INSTRUCTIONS FOR THE TASK:
Word for word, give the data again without its pictures.

[Saved entries]
******************************

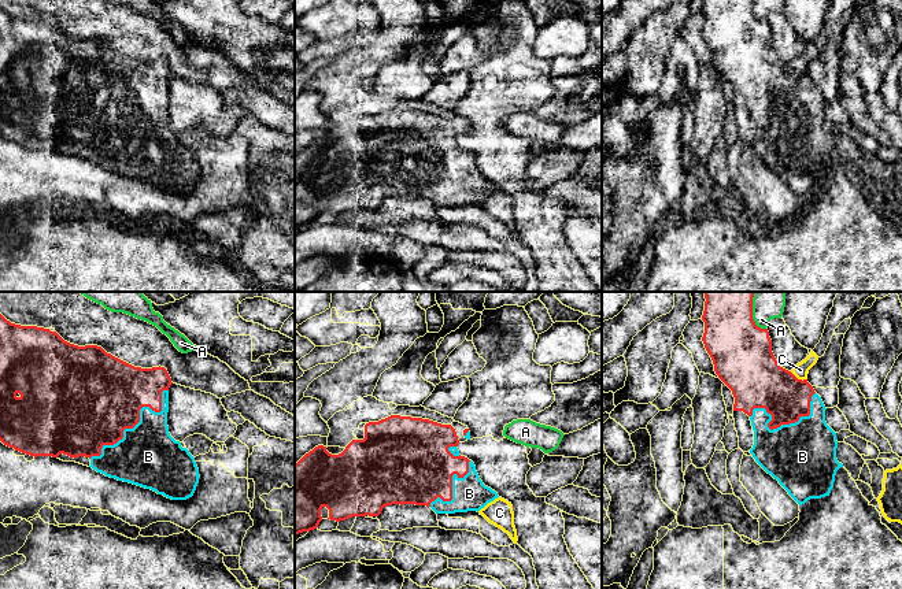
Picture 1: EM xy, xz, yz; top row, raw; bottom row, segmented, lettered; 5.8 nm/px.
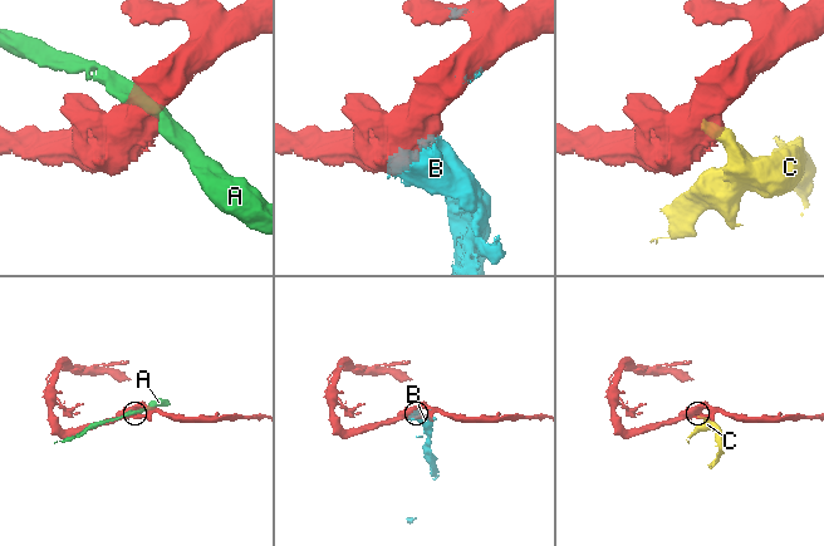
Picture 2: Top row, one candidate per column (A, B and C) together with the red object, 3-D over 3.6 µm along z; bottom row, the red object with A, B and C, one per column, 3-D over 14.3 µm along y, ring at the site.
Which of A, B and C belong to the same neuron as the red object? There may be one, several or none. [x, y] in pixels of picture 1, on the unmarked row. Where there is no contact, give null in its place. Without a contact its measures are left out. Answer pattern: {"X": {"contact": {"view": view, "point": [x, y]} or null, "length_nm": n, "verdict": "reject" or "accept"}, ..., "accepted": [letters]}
{"A": {"contact": {"view": "yz", "point": [753, 14]}, "length_nm": 160, "verdict": "reject"}, "B": {"contact": {"view": "xy", "point": [136, 117]}, "length_nm": 600, "verdict": "accept"}, "C": {"contact": {"view": "yz", "point": [797, 71]}, "length_nm": 120, "verdict": "reject"}, "accepted": ["B"]}

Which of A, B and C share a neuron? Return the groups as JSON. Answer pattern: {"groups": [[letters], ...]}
{"groups": [["A"], ["B"], ["C"]]}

******************************

WRITTEN SOLUTION:
Picture 1: EM xy, xz, yz; top row, raw; bottom row, segmented, lettered; 5.8 nm/px.
Picture 2: Top row, one candidate per column (A, B and C) together with the red object, 3-D over 3.6 µm along z; bottom row, the red object with A, B and C, one per column, 3-D over 14.3 µm along y, ring at the site.
Which of A, B and C belong to the same neuron as the red object? There may be one, several or none. [x, y] in pixels of picture 1, on the unmarked row. Where there is no contact, give null in its place. Without a contact its measures are left out. Answer pattern: {"X": {"contact": {"view": view, "point": [x, y]} or null, "length_nm": n, "verdict": "reject" or "accept"}, ..., "accepted": [letters]}
{"A": {"contact": {"view": "yz", "point": [753, 14]}, "length_nm": 160, "verdict": "reject"}, "B": {"contact": {"view": "xy", "point": [136, 117]}, "length_nm": 600, "verdict": "accept"}, "C": {"contact": {"view": "yz", "point": [797, 71]}, "length_nm": 120, "verdict": "reject"}, "accepted": ["B"]}

Which of A, B and C share a neuron? Return the groups as JSON. Answer pattern: {"groups": [[letters], ...]}
{"groups": [["A"], ["B"], ["C"]]}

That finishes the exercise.